O prazo para a inclusão de novos projetos no Mapa Brasileiro da Educação Midiática se encerra em 16 de março, conforme anunciado pela Secretaria de Comunicação da Presidência da República (Secom). Essa iniciativa visa combater a desinformação e promover o uso crítico das mídias em todo o Brasil, impactando diretamente a conscientização e segurança informacional da população. O Resumo explica e descomplica para você.
Mapa da Educação Midiática Amplia Rede Nacional
O Mapa Brasileiro da Educação Midiática, coordenado pela Secretaria de Comunicação da Presidência da República (Secom), já conta com 226 iniciativas catalogadas em todo o território nacional. A plataforma é uma ferramenta crucial para identificar e disseminar boas práticas que incentivam o uso responsável e crítico da informação. O prazo final para novas inscrições, que visam ampliar este levantamento, está agendado para 16 de março.
– A Secom lidera a iniciativa, contando com apoio do governo do Reino Unido no Brasil, parceria técnica do portal Porvir e cooperação da Organização das Nações Unidas para a Educação, a Ciência e a Cultura (Unesco Brasil).
– A segunda chamada para projetos busca educadores, pesquisadores e organizações que promovam a análise crítica da mídia, checagem de fatos e produção de conteúdos em prol da cidadania.
– Projetos devem ser inscritos por um formulário online e serão analisados pela equipe técnica antes da inclusão no Mapa.
– A nova edição consolidada do Mapa está prevista para ser lançada em junho.
O que isso muda na prática: Essa mobilização nacional significa uma rede mais robusta de combate à desinformação, fortalecendo a capacidade de cidadãos, especialmente jovens, de discernir notícias falsas e interagir de forma construtiva com o ambiente digital. O impacto se reflete diretamente na segurança informacional e na capacidade crítica de todos.
Rádio na Escola: Exemplo de Sucesso em Rondônia
Um dos projetos já incluídos no Mapa, o ‘Rádio na Escola’, da Escola Municipal Josué de Castro em Theobroma (RO), ilustra o potencial da educação midiática. Em um estúdio improvisado, crianças e adolescentes da área rural produzem conteúdo relevante para a comunidade.
– O projeto existe há mais de dois anos e é aplicado da pré-escola ao nono ano do ensino fundamental.
– A escola, com 183 alunos, fica em um assentamento do Movimento dos Trabalhadores Sem Terra (MST), denominado ‘Antônio Conselheiro’.
– As gravações, orientadas por professores, abordam temas como sustentabilidade (ex: poluição do Rio São João), saúde (prevenção da dengue) e evasão escolar.

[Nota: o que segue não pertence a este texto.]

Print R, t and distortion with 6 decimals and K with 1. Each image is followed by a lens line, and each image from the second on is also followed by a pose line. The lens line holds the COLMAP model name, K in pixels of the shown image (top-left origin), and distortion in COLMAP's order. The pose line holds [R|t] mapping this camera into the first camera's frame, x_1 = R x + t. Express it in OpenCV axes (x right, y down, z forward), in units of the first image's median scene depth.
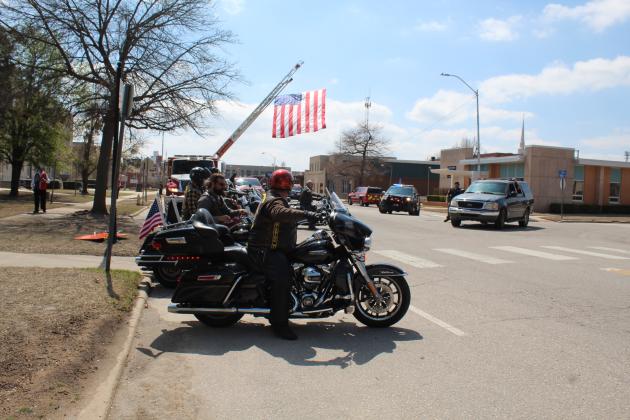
lens RADIAL K [[577.1, 0, 315.3], [0, 577.1, 191.2], [0, 0, 1]] dist [-0.003443, 0.001789]
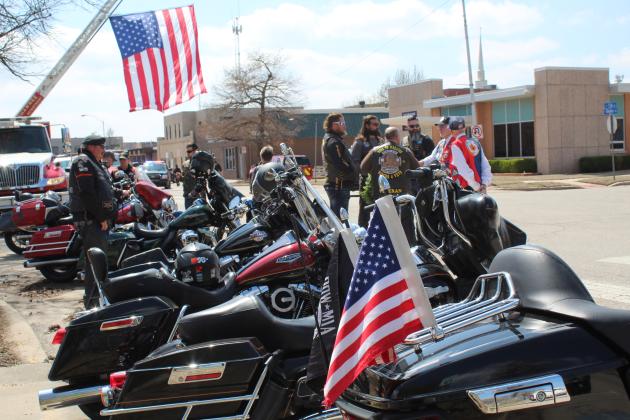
lens RADIAL K [[851.8, 0, 300.5], [0, 851.8, 209.2], [0, 0, 1]] dist [0.006549, 0.007977]
pose [[0.980215, -0.090444, 0.176064, -0.046150], [0.081360, 0.994986, 0.058160, -0.001452], [-0.180441, -0.042684, 0.982659, 0.093164]]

– O diretor da unidade, Elias Bastos, afirma que os alunos ‘já entenderam que é importante conservar a natureza que nos cerca’ e que o projeto combate desinformação e boatos localmente.

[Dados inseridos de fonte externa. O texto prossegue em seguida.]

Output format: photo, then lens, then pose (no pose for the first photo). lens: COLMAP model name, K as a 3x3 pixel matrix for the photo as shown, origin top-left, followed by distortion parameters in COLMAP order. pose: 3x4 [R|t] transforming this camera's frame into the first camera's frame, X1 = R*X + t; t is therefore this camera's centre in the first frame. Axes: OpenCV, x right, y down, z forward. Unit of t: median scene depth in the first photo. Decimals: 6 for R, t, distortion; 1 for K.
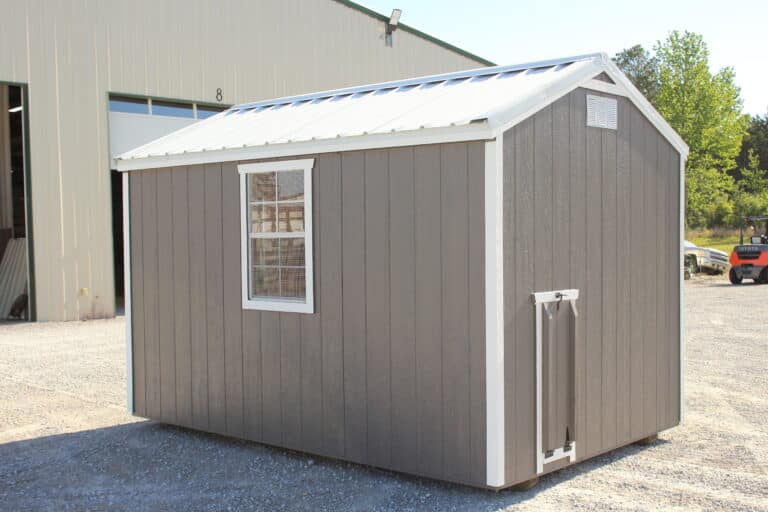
lens RADIAL K [[945.2, 0, 387.4], [0, 945.2, 259.8], [0, 0, 1]] dist [-0.000140, 0.000000]
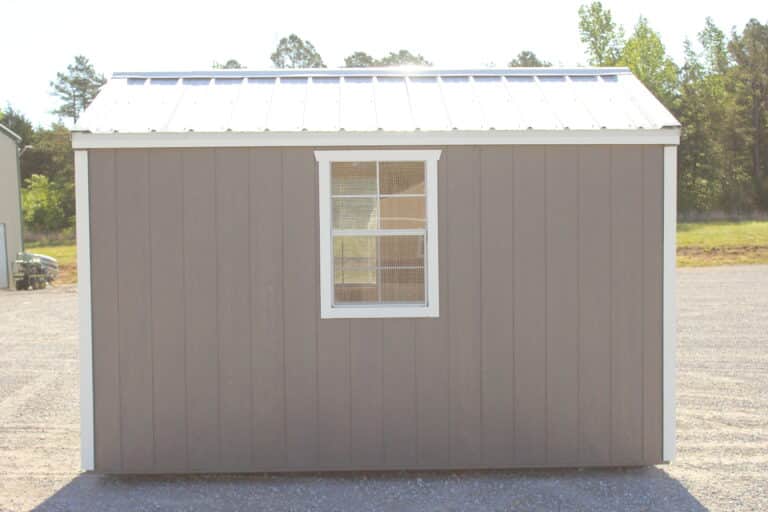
lens RADIAL K [[1053.0, 0, 384.4], [0, 1053.0, 259.5], [0, 0, 1]] dist [-0.005832, 0.000000]
pose [[0.733447, -0.016510, 0.679547, -0.768089], [0.022315, 0.999751, 0.000204, -0.000702], [-0.679381, 0.015014, 0.733632, 0.259561]]
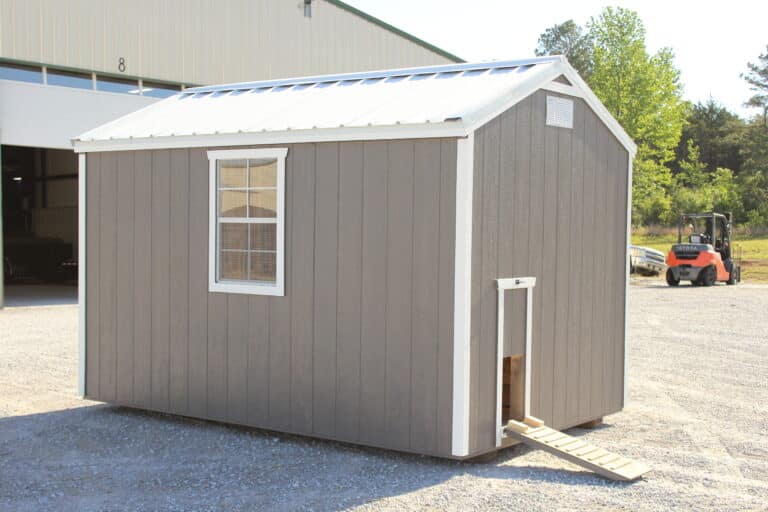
lens RADIAL K [[1076.6, 0, 383.8], [0, 1076.6, 253.0], [0, 0, 1]] dist [0.024418, 0.000000]
pose [[0.995541, 0.020816, 0.092004, -0.073759], [-0.020674, 0.999783, -0.002497, 0.009293], [-0.092036, 0.000583, 0.995755, -0.180095]]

O que isso muda na prática: Para os estudantes e suas famílias em Theobroma, a rádio escolar transforma a maneira como eles se informam e interagem com questões sociais e ambientais locais. É um exemplo concreto de como a educação midiática eleva o senso de cidadania e fortalece a comunidade contra a propagação de fake news no dia a dia.
Mobilização Nacional Contra a Desinformação
Thaís Brito, coordenadora de Educação Midiática da Secom, reforça o chamado para que mais educadores, pesquisadores e organizações compartilhem suas experiências. ‘Queremos ampliar o mapeamento de ações de educação midiática no país, fortalecendo uma rede cada vez mais diversa, criativa e representativa’, afirma a coordenadora.
O que isso muda na prática: A expansão contínua do Mapa Brasileiro da Educação Midiática significa um esforço conjunto para capacitar a população brasileira a navegar no cenário midiático complexo, combatendo a polarização e fortalecendo a democracia. É um investimento direto na capacidade crítica do cidadão e na qualidade da informação consumida.